Splunk Search

How can I extract this email address field and name it "email_id"?

cyberhumint
New Member

What would be the correct expression to extract only the email address that follows "email="? I then want to call that field "email_id".

1510591529.811934 IP xx.xxx.xxx.xxx.80 > xxx.xxx.xxx.xxx.49819: Flags [P.], seq 1:393, ack 578, win 30, options [nop,nop,TS val 2082754724 ecr 1683330855], length 392: HTTP: HTTP/1.1 302 Found
E.....@.4..AQ....Cj..P........r............
|$P.dU.'HTTP/1.1 302 Found
Date: Mon, 13 Nov 2017 16:45:29 GMT
Server: Apache/2.4.7 (Ubuntu)
X-Powered-By: PHP/5.5.9-1ubuntu4.14
Expires: Thu, 19 Nov 1981 08:52:00 GMT
Cache-Control: no-store, no-cache, must-revalidate, post-check=0, pre-check=0
Pragma: no-cache
Location: /login.php?err=1&email=xxxxxxx%40xxxxxxxxx.xxx
Content-Length: 0
Connection: close
Content-Type: text/html

0 Karma
1 Solution

rphillips_splk
Splunk Employee
Splunk Employee

you could do the following with an inline regex extraction in your search:

index=x sourcetype=y | rex field=_raw "email=(?<email_id>\S+)"

And if you wanted to create a search time field extraction so that you don't need to extract the field with rex each time you run the search you could do the following:

  1. Determine the sourcetype of the event
  2. Build a field extraction applied to this sourcetype on your search head in props.conf

example:

On Search Head:
$SPLUNK_HOME/etc/system/local/props.conf

[youreventsourcetype]
EXTRACT-email = email=(?<email_id>\S+)

restart splunk on the SH

$SPLUNK_HOME/bin
./splunk restart

View solution in original post

0 Karma

niketn
Legend

@cyberhumint, have can you try the following. In Splunk by default rex matches pattern only in single line so it would end pattern matching on new line character.

<YourBaseSearch>
| rex "email=(?<email_id>.*)"

Please try out and confirm. You can use regex101.com to test the regex with your sample data.

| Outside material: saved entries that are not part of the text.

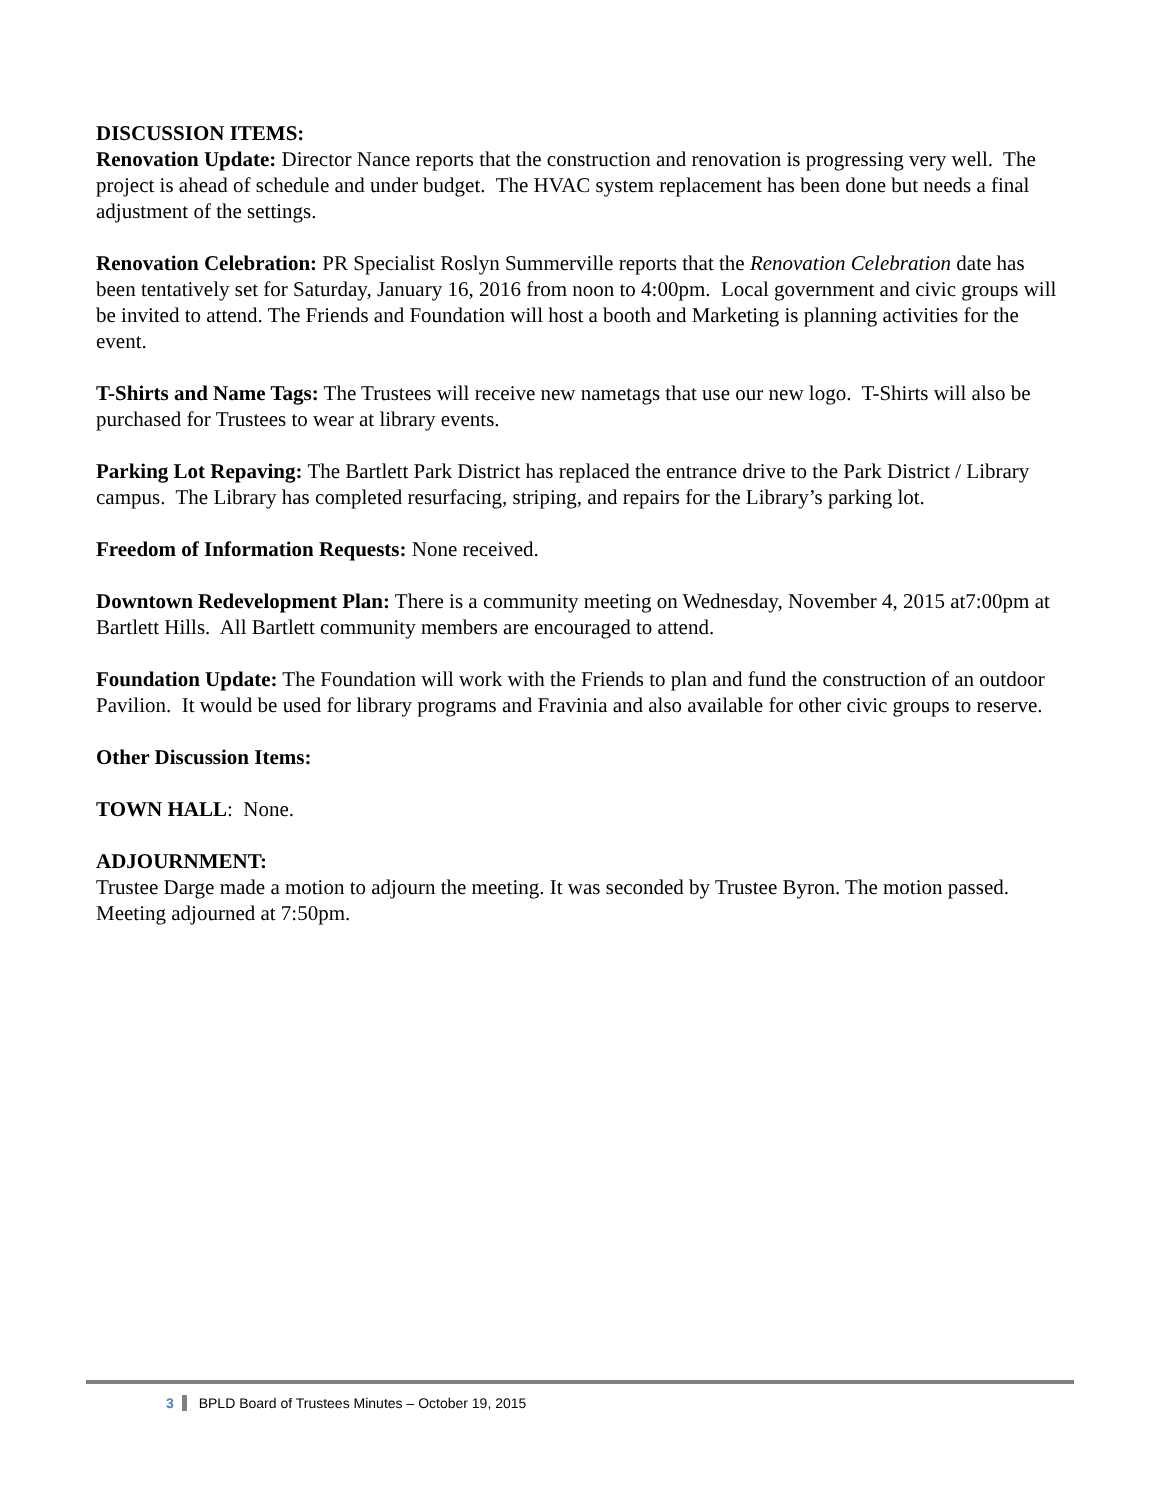DISCUSSION ITEMS:
Renovation Update: Director Nance reports that the construction and renovation is progressing very well. The project is ahead of schedule and under budget. The HVAC system replacement has been done but needs a final adjustment of the settings.
Renovation Celebration: PR Specialist Roslyn Summerville reports that the Renovation Celebration date has been tentatively set for Saturday, January 16, 2016 from noon to 4:00pm. Local government and civic groups will be invited to attend. The Friends and Foundation will host a booth and Marketing is planning activities for the event.
T-Shirts and Name Tags: The Trustees will receive new nametags that use our new logo. T-Shirts will also be purchased for Trustees to wear at library events.
Parking Lot Repaving: The Bartlett Park District has replaced the entrance drive to the Park District / Library campus. The Library has completed resurfacing, striping, and repairs for the Library’s parking lot.
Freedom of Information Requests: None received.
Downtown Redevelopment Plan: There is a community meeting on Wednesday, November 4, 2015 at7:00pm at Bartlett Hills. All Bartlett community members are encouraged to attend.
Foundation Update: The Foundation will work with the Friends to plan and fund the construction of an outdoor Pavilion. It would be used for library programs and Fravinia and also available for other civic groups to reserve.
Other Discussion Items:
TOWN HALL: None.
ADJOURNMENT:
Trustee Darge made a motion to adjourn the meeting. It was seconded by Trustee Byron. The motion passed. Meeting adjourned at 7:50pm.
3 BPLD Board of Trustees Minutes – October 19, 2015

____________________________________________
| makeresults | eval message= "Happy Splunking!!!"
0 Karma

cyberhumint
New Member

Excellent! Thank you very helpful however it is now returning the following and that is my fault for not including in original post.

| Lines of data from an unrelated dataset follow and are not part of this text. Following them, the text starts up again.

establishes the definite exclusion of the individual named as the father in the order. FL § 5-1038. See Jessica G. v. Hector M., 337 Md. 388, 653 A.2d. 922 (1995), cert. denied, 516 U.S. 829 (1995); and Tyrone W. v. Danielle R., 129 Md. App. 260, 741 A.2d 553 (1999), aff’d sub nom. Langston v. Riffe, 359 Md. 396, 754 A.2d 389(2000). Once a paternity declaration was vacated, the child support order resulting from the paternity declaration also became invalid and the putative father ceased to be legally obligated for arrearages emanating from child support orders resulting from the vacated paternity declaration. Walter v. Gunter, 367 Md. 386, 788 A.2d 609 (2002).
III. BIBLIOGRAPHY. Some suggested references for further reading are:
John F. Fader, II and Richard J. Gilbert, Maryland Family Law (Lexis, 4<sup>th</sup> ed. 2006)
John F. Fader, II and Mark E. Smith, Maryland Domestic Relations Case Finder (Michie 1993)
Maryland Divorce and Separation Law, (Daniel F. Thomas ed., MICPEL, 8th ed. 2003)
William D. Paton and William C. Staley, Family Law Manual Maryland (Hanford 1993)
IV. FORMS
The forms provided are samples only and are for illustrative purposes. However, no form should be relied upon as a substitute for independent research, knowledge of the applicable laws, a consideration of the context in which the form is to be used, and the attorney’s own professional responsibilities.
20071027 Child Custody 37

Some of the raw data also looks something like this:
email=xxxxxxxxxxxxxxxxxxx&firstName=xxxxxxxxxxxxxxx&zipCode=&subscription

The issue is now as I run the expression you provided it also includes everything that follow "&" in this case firstName=xxxxxxxxxxxxxxxxx etc...

How do I extract the email address only up to the first "&" and nothing more?

Thank you so much for helping me with this it is truly appreciated!

0 Karma

niketn
Legend

I had suggested .* based on the fact that you wanted to extract everything. Regular expression is very much depended on patterns and in this case you need your regex match to end when there is first & encountered after the email. So try the following:

<YourBaseSearch>
 | rex "email=(?<email_id>[^\&]+)\&"

Do test out regular expression on regex101.com which will also explain how regular expression performed pattern matching.


Updated, missed a + sign to repeat the pattern until & is found for the first time. Please try out this one instead.

____________________________________________
| makeresults | eval message= "Happy Splunking!!!"
0 Karma

cyberhumint
New Member

Thank you, but the above expression does not return the value of email= to email_id field.

Your original expression worked great!

Is there an expression like your first suggestion of

| rex "email=(?.*)" that I can wildcard everything after the "&"?

In some cases the raw data is email=xxxxxxxxxxxxxxxxxxx&firstName=xxxxxxxxxxxxxxx&zipCode=⊂scription
or
email=xxxxxxxxxxxxxxxxxxx&phone=xxxxxxxxxxxxxxx&
or
email=xxxxxxxxxxxxxxxxxxx&submitform=xxxxxxxxxxxxxxx& etc...

0 Karma

niketn
Legend

I had missed + sign. I have updated the reg-ex. On similar lines you can use the following:

|  rex "email=(?<email_id>[^&]+)&"
|  rex "firstName=(?<firstName>[^&]+)&"
|  rex "phone=(?<phone>[^&]+)&"

....
....

However, like I mentioned before regular expression is essentially pattern matching hence we would required various sample events to come up with exact start and end pattern for various fields to be extracted. You can mock or anonymize data which is sensitive

email=testemail@abc.com&firstName=blahblah&
Also, are all fields that you want to extract always present in the event or is it one or the other. In case they are not always present various types of event sample is also required.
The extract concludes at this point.